── Given information

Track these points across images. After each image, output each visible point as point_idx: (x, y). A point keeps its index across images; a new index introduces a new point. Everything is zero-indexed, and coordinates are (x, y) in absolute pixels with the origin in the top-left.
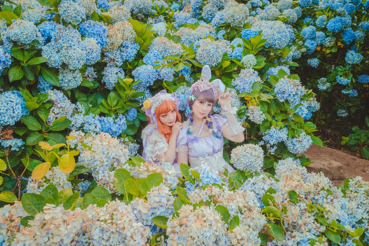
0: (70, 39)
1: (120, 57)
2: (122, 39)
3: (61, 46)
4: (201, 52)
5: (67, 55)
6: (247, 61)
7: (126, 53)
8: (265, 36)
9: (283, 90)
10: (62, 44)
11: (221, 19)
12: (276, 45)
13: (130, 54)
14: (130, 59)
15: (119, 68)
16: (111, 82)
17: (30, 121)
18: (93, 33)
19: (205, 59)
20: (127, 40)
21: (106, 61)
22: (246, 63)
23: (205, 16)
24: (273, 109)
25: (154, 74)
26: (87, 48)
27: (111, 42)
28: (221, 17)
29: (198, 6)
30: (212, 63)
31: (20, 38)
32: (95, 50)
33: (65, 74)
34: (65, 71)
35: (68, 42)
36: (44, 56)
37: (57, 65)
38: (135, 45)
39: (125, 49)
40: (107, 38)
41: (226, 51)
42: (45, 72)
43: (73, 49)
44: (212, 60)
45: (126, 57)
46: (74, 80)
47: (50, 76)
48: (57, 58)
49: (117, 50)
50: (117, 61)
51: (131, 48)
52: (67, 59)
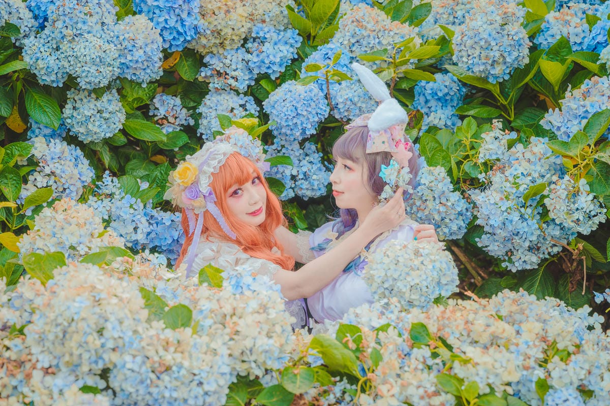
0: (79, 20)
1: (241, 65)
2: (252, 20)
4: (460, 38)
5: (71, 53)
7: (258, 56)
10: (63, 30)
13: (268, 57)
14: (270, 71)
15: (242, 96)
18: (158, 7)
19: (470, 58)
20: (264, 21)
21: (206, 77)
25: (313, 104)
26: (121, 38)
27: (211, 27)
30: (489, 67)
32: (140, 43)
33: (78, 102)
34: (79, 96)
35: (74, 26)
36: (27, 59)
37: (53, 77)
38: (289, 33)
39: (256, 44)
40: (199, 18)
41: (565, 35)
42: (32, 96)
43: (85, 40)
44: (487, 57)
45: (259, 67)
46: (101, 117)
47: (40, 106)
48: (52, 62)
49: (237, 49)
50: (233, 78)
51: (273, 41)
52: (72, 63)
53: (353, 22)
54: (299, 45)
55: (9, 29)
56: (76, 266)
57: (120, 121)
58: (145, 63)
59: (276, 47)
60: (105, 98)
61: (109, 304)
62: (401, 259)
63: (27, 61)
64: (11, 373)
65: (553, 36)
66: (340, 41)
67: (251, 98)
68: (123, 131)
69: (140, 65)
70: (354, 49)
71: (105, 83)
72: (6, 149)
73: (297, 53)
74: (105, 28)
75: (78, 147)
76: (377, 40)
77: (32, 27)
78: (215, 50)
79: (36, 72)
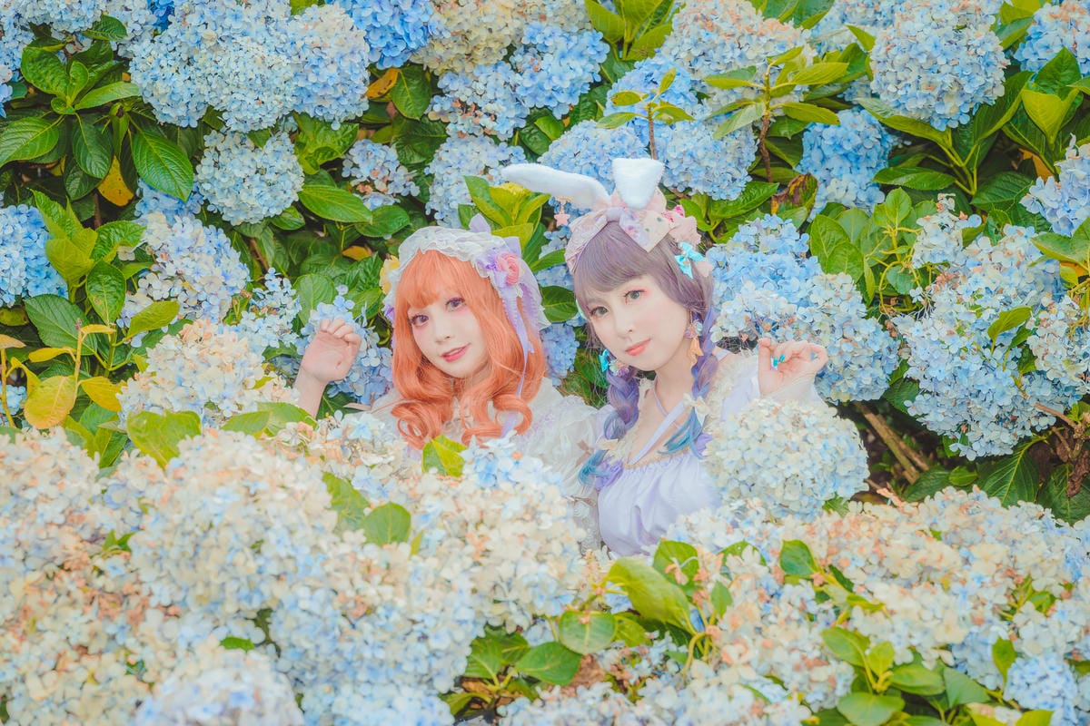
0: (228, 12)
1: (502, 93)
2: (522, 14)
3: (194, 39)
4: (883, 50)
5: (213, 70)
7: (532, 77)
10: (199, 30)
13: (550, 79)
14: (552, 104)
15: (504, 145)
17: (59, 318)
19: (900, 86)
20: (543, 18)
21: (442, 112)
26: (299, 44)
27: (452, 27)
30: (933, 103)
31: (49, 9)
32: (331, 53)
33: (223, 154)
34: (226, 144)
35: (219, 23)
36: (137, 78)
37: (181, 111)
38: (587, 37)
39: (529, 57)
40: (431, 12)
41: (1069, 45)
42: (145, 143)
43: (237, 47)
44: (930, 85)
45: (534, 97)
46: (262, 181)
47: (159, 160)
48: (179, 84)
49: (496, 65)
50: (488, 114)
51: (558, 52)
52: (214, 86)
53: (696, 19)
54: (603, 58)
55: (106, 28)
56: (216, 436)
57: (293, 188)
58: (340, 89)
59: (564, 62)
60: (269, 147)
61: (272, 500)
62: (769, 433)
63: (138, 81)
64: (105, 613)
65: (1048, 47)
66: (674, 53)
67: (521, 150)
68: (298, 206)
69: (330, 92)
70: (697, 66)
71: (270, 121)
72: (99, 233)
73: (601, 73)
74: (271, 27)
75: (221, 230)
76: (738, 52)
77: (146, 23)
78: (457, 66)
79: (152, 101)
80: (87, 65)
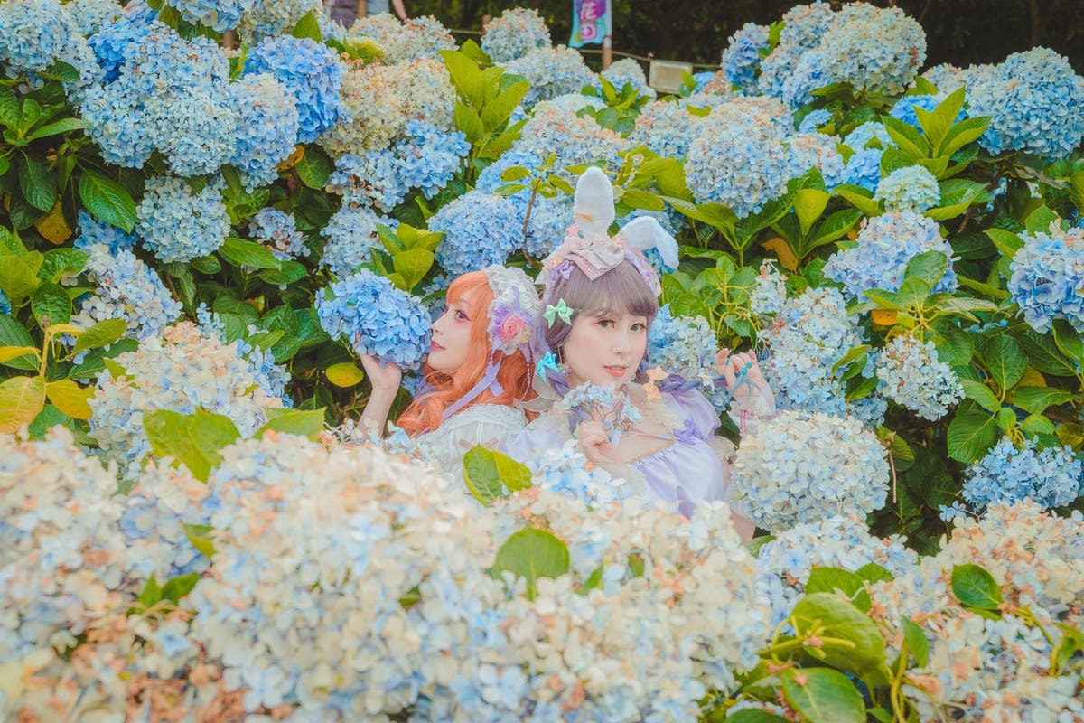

────

Your instructions: Above are records with pictures. Reproduce exactly only the lines from the line with "11: (221, 19)" through the line with "78: (215, 50)", both ends included, and leave the pictures out.

Exercise answer:
11: (221, 19)
12: (276, 45)
13: (130, 54)
14: (130, 59)
15: (119, 68)
16: (111, 82)
17: (30, 121)
18: (93, 33)
19: (205, 59)
20: (127, 40)
21: (106, 61)
22: (246, 63)
23: (205, 16)
24: (273, 109)
25: (154, 74)
26: (87, 48)
27: (111, 42)
28: (221, 17)
29: (198, 6)
30: (212, 63)
31: (20, 38)
32: (95, 50)
33: (65, 74)
34: (65, 71)
35: (68, 42)
36: (44, 56)
37: (57, 65)
38: (135, 45)
39: (125, 49)
40: (107, 38)
41: (226, 51)
42: (45, 72)
43: (73, 49)
44: (212, 60)
45: (126, 57)
46: (74, 80)
47: (50, 76)
48: (57, 58)
49: (117, 50)
50: (117, 61)
51: (131, 48)
52: (67, 59)
0: (79, 20)
1: (241, 65)
2: (252, 20)
4: (460, 38)
5: (71, 53)
7: (258, 56)
10: (63, 30)
13: (268, 57)
14: (270, 71)
15: (242, 96)
18: (158, 7)
19: (470, 58)
20: (264, 21)
21: (206, 77)
25: (313, 104)
26: (121, 38)
27: (211, 27)
30: (489, 67)
32: (140, 43)
33: (78, 102)
34: (79, 96)
35: (74, 26)
36: (27, 59)
37: (53, 77)
38: (289, 33)
39: (256, 44)
40: (199, 18)
41: (565, 35)
42: (32, 96)
43: (85, 40)
44: (487, 57)
45: (259, 67)
46: (101, 117)
47: (40, 106)
48: (52, 62)
49: (237, 49)
50: (233, 78)
51: (273, 41)
52: (72, 63)
53: (353, 22)
54: (299, 45)
55: (9, 29)
56: (76, 266)
57: (120, 121)
58: (145, 63)
59: (276, 47)
60: (105, 98)
61: (109, 304)
62: (401, 259)
63: (27, 61)
64: (11, 373)
65: (553, 36)
66: (340, 41)
67: (251, 98)
68: (123, 131)
69: (140, 65)
70: (354, 49)
71: (105, 83)
72: (6, 149)
73: (297, 53)
74: (105, 28)
75: (78, 147)
76: (377, 40)
77: (32, 27)
78: (215, 50)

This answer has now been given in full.